Once every ten years, after the census count is taken, the law requires the Board of Supervisors to change the existing supervisorial district boundaries. This is done to divide the districts into sections that are roughly equal in population. As the ebb and flow of county migration occurs, and as babies are born and people pass away, the actual population of an individual, supervisorial district changes. Disparities in the number of people that a supervisor represents may limit his ability to serve his district.
The impact on funding for a district may also become so skewed that the monies are no longer available to service the district. Likewise, a lack of staffing or financial resources may lead to inadequate representation of a district. On the other hand, some districts my lose residents, resulting in an over-abundance of staffing and resources. The redistricting mandate is an attempt to equalize the districts in population; an attempt to provide equal representation for all the residents that live in the county of San Diego. The unfortunate problem that arises with redistricting is that the process revolves around politics. Generally, creating districts that are equal in population is not a difficult problem. The difficulty arises in the politics of representation. There are political reasons why the wealthy, who by and large live in exclusive enclaves, do not wish to have less affluent or poor citizens added to their district. The wealthy live in areas where their homes occupy large tracts of land that are too high priced for the average citizen. They want and get `exclusivity.' They want a supervisor who will represent them, and one who will serve their class needs regardless of the social consequences that the lower economic classes might suffer. They demand that their district be gerrymandered to where only the wealthy or near-wealthy will reside in their supervisorial district. Naturally, because `money talks,' they will hold sway over what the board approves or disapproves.

- Directions -
1. Write out the part of the passage on redistricting starting at "Once every ten" and ending at "serve his district.".
2. According to the passage on redistricting, how often does the law require the Board of Supervisors to change the district boundaries?
3. Carry on the passage on redistricting from its last sentence, keeping its topic and tone.
The items after this come from a different source.

- Records provided -
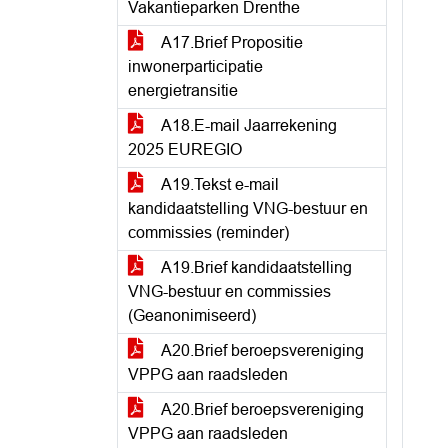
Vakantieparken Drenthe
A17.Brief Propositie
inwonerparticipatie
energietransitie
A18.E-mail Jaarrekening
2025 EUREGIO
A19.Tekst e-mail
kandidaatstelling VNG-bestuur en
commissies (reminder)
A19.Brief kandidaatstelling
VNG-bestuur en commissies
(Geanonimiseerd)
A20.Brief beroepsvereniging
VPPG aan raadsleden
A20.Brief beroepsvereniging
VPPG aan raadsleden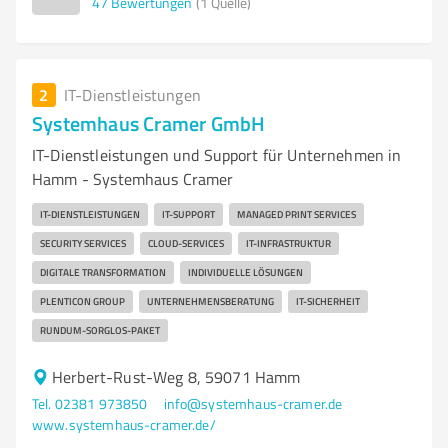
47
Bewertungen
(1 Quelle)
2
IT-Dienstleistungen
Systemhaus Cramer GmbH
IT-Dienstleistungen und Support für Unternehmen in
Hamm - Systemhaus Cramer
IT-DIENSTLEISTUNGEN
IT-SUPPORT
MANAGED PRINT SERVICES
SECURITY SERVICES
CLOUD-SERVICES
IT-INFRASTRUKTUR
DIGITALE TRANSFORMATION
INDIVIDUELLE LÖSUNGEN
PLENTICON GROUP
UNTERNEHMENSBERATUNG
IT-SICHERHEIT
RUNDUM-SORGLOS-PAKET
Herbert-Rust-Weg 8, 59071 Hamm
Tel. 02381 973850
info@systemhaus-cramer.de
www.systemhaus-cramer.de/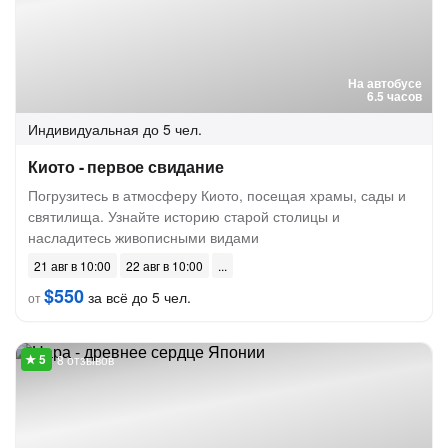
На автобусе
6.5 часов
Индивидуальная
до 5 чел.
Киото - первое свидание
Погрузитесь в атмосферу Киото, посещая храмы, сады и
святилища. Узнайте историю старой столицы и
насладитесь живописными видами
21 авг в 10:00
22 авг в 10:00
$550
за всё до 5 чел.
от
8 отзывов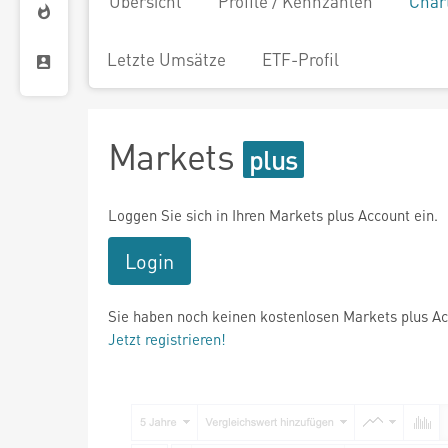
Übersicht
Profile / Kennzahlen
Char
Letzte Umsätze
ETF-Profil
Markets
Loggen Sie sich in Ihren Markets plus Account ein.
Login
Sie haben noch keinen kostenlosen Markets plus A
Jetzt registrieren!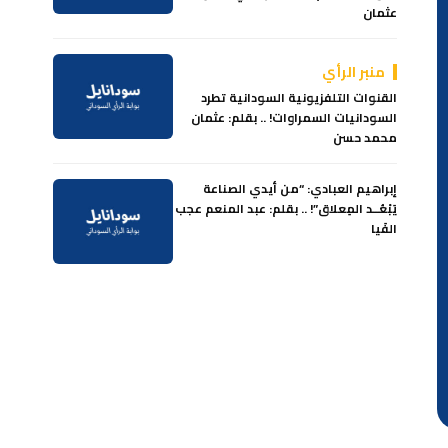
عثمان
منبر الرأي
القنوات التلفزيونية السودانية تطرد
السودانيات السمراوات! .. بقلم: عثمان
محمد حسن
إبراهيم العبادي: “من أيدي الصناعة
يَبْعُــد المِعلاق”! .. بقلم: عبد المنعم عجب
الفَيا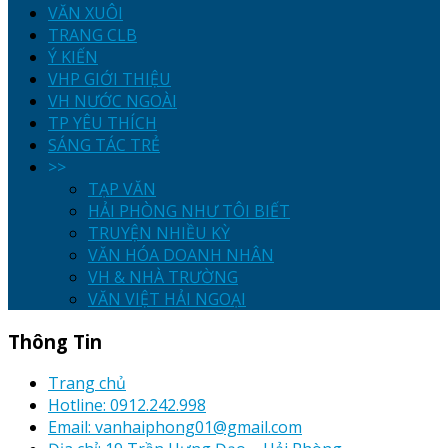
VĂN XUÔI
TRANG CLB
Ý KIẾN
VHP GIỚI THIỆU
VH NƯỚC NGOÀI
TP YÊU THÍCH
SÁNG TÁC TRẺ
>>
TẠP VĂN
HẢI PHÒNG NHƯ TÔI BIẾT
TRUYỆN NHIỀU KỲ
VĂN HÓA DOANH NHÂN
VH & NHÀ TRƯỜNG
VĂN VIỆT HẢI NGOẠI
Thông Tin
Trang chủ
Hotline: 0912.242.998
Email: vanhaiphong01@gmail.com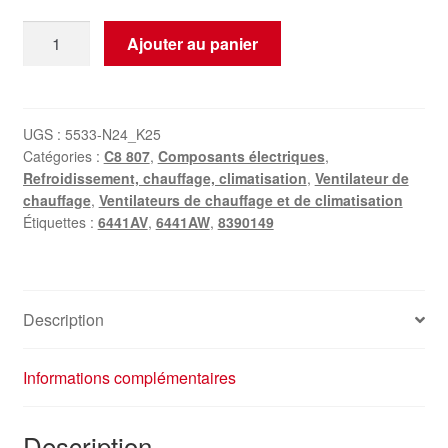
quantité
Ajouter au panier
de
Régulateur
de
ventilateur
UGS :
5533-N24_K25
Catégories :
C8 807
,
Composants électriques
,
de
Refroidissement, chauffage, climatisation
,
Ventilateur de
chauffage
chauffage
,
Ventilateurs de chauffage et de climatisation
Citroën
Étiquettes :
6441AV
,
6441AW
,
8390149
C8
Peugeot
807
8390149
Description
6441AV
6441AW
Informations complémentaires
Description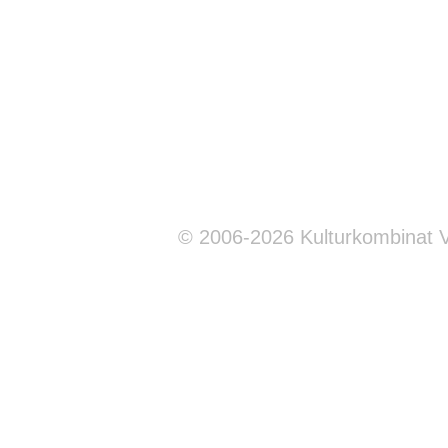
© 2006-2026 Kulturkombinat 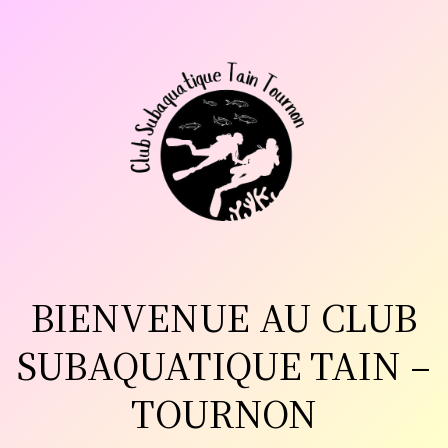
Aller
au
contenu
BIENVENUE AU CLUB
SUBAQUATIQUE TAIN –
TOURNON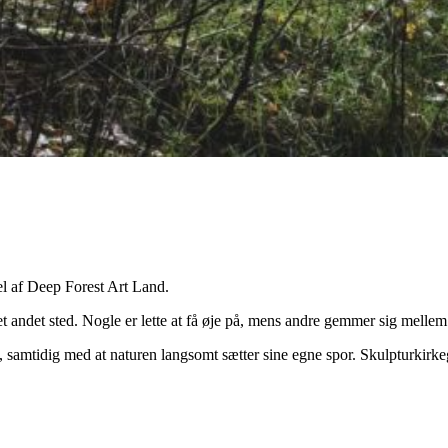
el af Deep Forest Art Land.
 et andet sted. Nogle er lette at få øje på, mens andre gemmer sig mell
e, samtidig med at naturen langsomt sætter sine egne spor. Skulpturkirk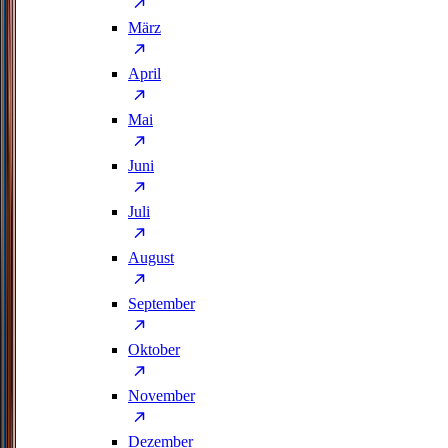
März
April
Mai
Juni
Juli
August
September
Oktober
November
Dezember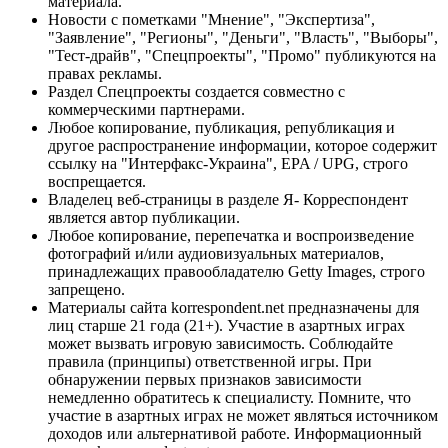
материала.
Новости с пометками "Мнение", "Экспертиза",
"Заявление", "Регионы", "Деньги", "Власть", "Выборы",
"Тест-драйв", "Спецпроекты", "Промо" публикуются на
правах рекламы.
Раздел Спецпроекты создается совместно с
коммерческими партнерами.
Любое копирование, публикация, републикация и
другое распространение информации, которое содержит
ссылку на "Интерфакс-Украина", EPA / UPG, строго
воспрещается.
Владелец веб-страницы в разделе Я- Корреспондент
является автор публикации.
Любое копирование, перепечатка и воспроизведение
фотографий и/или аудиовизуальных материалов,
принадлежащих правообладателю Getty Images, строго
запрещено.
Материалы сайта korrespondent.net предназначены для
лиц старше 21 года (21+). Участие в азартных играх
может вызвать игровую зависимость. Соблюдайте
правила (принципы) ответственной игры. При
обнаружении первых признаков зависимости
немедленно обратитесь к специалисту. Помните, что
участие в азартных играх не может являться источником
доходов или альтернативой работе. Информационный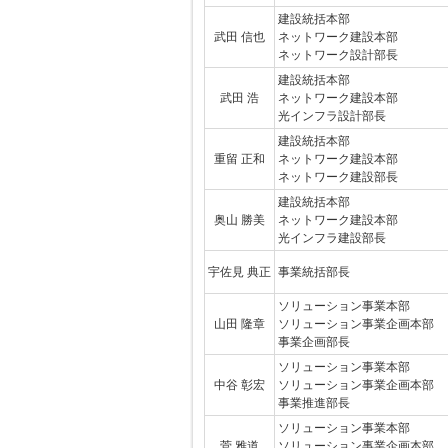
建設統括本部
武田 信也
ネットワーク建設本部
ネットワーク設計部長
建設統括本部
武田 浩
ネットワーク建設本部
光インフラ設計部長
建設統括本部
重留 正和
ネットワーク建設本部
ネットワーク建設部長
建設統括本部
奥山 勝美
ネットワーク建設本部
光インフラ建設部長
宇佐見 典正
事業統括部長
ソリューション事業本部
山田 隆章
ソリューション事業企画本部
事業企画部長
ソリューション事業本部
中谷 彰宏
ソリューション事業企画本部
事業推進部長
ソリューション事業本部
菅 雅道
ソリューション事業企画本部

--

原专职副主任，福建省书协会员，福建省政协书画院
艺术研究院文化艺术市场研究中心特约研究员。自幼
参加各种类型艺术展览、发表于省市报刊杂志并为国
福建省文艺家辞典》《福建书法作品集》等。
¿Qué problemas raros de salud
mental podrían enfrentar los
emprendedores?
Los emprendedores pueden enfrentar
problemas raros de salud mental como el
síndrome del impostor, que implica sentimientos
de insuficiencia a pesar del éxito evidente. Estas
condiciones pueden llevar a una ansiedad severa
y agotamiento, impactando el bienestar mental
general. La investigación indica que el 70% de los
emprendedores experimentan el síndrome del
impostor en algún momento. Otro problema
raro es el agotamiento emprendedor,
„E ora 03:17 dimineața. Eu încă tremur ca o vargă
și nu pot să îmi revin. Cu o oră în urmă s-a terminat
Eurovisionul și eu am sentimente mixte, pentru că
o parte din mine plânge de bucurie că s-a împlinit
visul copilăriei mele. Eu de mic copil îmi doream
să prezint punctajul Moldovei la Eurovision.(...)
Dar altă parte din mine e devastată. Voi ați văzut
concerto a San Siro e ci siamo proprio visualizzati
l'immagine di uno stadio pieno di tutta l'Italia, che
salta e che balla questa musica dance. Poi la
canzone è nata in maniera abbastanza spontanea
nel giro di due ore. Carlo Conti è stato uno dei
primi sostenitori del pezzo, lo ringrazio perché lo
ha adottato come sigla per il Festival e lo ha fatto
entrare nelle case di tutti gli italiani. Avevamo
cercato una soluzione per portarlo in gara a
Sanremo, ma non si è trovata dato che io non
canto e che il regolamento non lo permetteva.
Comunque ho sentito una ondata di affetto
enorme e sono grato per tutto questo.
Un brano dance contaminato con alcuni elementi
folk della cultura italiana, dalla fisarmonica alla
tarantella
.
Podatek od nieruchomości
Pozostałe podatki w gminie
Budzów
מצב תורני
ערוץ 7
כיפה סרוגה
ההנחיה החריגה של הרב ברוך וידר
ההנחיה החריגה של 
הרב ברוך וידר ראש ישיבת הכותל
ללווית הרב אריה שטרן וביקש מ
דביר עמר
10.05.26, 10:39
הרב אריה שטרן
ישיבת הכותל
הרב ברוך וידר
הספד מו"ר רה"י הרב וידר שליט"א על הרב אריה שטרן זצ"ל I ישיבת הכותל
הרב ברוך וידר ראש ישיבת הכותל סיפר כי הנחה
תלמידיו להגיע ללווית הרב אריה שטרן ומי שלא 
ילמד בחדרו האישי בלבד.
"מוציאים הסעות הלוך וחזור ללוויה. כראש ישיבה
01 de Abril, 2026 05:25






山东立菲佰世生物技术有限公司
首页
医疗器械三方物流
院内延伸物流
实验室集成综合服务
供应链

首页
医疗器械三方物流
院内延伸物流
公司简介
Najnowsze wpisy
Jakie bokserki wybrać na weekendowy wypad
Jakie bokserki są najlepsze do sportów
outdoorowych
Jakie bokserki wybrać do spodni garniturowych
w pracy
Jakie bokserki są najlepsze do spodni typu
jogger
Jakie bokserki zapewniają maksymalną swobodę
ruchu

- Answers in order -
1.
Once every ten years, after the census count is taken, the law requires the Board of Supervisors to change the existing supervisorial district boundaries. This is done to divide the districts into sections that are roughly equal in population. As the ebb and flow of county migration occurs, and as babies are born and people pass away, the actual population of an individual, supervisorial district changes. Disparities in the number of people that a supervisor represents may limit his ability to serve his district.

2. Once every ten years, after the census count is taken.

3.
Unfortunately, there are those who wish to control the Mexican American, Black, and Asian communities, most of whom live in barrios, ghettos or working-class neighborhoods. Their motives are suspect. The dispossessed live in land areas that have become dumping grounds for poor folks who are excluded from access to the fruits of our country's wealth. Their neighborhoods are the worst toxic dumps in the county. They are the frequent prowling grounds for the city, county and state police forces. These are the powerless districts; the districts that lack enough money to buy the politicians who will cater to their needs. Although they are the most populated areas of the county, no one wants to represent them, and the wealthier areas refuse to be co-joined with them.
Gerrymandering should exist not only to bring population equity, but to bring wealth, land and educational balance to the various districts. Barrio Logan, Encanto and San Ysidro, to name a few, could benefit if they were co-joined with areas like La Jolla, Del Mar, University City, East Lake, Otay Mesa, Rancho Del Rey, Rancho Bernardo and Rancho Santa Fe. The pairing of districts that have historically not had the wealth or the influence to make changes, with the ones that have, could result in changes that would make our cities and counties the envy of the nation.
Is it too much to hope that the County's Redistricting Commission and our Board of Supervisors will act on this "impossible dream"?